[[ THE INPUT open ]]

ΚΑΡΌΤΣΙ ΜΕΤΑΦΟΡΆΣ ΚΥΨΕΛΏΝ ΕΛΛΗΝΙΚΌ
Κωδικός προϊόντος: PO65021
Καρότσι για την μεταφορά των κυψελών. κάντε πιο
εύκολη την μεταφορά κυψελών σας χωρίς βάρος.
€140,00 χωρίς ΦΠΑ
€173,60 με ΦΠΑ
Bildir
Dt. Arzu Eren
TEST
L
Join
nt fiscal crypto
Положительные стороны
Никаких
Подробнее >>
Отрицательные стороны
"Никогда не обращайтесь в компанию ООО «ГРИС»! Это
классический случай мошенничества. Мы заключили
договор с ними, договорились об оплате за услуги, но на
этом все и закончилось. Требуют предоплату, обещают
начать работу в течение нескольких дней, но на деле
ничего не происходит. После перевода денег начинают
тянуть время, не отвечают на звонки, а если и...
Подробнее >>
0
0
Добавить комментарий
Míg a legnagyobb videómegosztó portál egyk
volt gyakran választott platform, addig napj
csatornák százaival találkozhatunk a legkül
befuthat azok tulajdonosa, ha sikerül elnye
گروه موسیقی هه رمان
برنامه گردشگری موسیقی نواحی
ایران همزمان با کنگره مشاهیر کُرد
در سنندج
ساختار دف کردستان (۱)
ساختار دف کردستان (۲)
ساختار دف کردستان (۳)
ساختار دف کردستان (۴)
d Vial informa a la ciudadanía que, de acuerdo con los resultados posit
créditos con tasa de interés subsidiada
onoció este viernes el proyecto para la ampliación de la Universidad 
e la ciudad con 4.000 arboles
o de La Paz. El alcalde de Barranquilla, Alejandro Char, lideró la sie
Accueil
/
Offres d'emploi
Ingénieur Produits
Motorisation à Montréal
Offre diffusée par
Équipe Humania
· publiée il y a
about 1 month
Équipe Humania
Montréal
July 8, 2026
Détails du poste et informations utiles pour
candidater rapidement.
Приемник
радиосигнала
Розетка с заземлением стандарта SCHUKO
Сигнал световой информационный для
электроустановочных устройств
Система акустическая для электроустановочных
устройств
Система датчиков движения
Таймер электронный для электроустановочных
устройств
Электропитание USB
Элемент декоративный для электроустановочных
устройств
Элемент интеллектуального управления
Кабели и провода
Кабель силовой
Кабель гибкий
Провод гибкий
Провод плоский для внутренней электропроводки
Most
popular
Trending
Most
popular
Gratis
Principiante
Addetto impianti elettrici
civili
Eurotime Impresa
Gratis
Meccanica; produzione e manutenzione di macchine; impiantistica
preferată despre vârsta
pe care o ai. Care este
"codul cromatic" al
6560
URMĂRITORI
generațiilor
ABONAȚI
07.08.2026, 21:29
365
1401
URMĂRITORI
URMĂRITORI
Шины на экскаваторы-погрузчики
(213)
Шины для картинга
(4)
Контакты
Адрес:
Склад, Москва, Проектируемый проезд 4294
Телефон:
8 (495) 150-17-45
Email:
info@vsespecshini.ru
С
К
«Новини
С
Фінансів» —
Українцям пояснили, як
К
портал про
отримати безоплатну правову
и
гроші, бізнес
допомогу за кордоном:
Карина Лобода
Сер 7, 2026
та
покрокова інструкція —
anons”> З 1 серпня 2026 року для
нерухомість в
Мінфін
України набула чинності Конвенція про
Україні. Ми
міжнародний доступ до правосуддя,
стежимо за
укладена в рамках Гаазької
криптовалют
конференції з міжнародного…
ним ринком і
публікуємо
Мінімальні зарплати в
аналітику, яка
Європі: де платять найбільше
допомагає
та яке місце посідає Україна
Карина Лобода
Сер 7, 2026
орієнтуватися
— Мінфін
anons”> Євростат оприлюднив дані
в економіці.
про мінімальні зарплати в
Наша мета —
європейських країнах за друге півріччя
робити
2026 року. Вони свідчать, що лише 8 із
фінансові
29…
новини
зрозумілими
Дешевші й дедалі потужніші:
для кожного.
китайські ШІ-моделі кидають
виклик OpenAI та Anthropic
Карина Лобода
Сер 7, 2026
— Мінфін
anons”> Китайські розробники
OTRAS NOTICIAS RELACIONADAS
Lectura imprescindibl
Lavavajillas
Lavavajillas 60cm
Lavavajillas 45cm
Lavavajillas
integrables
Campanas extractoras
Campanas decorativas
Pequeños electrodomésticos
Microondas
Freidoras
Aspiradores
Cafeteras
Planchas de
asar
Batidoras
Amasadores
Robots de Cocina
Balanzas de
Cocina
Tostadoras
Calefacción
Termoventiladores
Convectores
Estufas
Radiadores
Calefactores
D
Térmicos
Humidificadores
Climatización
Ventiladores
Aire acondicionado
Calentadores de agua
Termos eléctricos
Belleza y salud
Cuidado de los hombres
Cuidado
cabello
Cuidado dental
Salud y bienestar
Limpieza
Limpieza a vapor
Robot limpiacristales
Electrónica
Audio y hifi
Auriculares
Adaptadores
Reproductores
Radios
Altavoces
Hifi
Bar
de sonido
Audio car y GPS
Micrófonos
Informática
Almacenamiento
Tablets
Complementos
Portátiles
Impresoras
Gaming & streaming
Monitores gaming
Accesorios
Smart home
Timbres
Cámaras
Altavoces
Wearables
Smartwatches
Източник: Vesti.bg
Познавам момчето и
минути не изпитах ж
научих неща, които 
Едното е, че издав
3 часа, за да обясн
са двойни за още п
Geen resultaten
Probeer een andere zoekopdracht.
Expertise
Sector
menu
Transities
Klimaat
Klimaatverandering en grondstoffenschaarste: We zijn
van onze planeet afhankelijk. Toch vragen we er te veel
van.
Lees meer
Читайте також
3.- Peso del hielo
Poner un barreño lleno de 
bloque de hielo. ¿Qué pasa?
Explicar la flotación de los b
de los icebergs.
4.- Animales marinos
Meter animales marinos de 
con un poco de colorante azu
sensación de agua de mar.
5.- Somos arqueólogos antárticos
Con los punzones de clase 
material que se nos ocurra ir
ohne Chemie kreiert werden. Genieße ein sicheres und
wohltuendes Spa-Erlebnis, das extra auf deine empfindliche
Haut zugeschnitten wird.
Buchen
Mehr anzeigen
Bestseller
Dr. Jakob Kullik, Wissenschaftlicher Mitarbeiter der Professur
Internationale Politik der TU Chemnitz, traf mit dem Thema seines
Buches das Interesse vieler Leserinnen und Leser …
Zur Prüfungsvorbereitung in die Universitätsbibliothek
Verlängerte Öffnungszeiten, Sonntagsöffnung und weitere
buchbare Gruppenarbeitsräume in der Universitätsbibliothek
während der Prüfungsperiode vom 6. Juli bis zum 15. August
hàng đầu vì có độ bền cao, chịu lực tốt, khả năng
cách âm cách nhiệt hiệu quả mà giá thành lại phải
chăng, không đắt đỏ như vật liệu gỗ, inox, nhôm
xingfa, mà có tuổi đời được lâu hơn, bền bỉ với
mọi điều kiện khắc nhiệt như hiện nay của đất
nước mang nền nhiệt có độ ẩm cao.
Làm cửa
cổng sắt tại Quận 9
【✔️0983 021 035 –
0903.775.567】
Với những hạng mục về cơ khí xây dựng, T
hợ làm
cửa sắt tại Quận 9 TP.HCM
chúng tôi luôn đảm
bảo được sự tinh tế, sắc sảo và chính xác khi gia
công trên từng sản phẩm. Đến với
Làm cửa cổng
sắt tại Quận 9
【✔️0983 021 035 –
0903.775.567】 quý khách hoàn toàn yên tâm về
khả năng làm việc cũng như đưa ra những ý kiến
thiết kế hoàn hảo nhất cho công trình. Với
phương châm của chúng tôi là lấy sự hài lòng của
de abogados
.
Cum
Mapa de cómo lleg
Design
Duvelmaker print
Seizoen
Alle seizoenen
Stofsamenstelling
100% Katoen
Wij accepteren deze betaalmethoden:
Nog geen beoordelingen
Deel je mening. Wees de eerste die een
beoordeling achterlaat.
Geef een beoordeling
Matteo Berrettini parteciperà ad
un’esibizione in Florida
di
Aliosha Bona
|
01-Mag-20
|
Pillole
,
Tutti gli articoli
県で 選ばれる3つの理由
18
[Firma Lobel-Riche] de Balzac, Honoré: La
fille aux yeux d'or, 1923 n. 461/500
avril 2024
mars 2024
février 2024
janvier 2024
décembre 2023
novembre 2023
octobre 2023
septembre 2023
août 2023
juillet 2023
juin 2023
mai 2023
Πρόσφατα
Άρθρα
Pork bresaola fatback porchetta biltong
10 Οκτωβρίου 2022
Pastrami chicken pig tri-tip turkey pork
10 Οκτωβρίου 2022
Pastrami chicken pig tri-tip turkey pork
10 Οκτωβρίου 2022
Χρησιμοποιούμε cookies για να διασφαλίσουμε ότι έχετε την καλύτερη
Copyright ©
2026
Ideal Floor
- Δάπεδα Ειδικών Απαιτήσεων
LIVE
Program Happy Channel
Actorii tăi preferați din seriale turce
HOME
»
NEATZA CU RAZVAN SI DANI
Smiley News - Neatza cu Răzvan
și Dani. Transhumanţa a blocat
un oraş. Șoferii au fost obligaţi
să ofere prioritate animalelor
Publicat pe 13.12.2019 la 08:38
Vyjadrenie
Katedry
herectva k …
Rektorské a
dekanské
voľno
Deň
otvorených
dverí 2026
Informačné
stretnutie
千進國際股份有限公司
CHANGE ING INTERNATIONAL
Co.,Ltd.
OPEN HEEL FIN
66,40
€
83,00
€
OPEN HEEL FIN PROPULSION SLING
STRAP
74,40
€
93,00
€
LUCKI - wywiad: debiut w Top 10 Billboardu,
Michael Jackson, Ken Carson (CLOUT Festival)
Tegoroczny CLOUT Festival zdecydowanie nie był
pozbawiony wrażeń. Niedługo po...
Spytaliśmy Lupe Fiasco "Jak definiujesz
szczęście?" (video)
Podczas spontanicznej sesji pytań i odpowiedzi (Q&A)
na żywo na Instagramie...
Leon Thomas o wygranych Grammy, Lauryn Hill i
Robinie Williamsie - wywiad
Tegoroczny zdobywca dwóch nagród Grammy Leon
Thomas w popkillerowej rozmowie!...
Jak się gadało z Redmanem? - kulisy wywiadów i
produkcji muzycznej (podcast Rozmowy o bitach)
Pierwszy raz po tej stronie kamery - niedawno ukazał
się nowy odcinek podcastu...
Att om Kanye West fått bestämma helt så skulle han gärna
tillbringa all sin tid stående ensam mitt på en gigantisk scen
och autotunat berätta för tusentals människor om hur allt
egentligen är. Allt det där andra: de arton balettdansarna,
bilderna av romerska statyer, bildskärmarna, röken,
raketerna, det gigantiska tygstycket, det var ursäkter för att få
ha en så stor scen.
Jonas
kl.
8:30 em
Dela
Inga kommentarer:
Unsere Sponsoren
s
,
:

[[ THE INPUT closed ]]

■ INSTRUCTION: Retype the data from its first line through the line containing "не обращайтесь в", both included, reproducing each line unchanged.

■ RESPONSE TO THE EXERCISE:
ΚΑΡΌΤΣΙ ΜΕΤΑΦΟΡΆΣ ΚΥΨΕΛΏΝ ΕΛΛΗΝΙΚΌ
Κωδικός προϊόντος: PO65021
Καρότσι για την μεταφορά των κυψελών. κάντε πιο
εύκολη την μεταφορά κυψελών σας χωρίς βάρος.
€140,00 χωρίς ΦΠΑ
€173,60 με ΦΠΑ
Bildir
Dt. Arzu Eren
TEST
L
Join
nt fiscal crypto
Положительные стороны
Никаких
Подробнее >>
Отрицательные стороны
"Никогда не обращайтесь в компанию ООО «ГРИС»! Это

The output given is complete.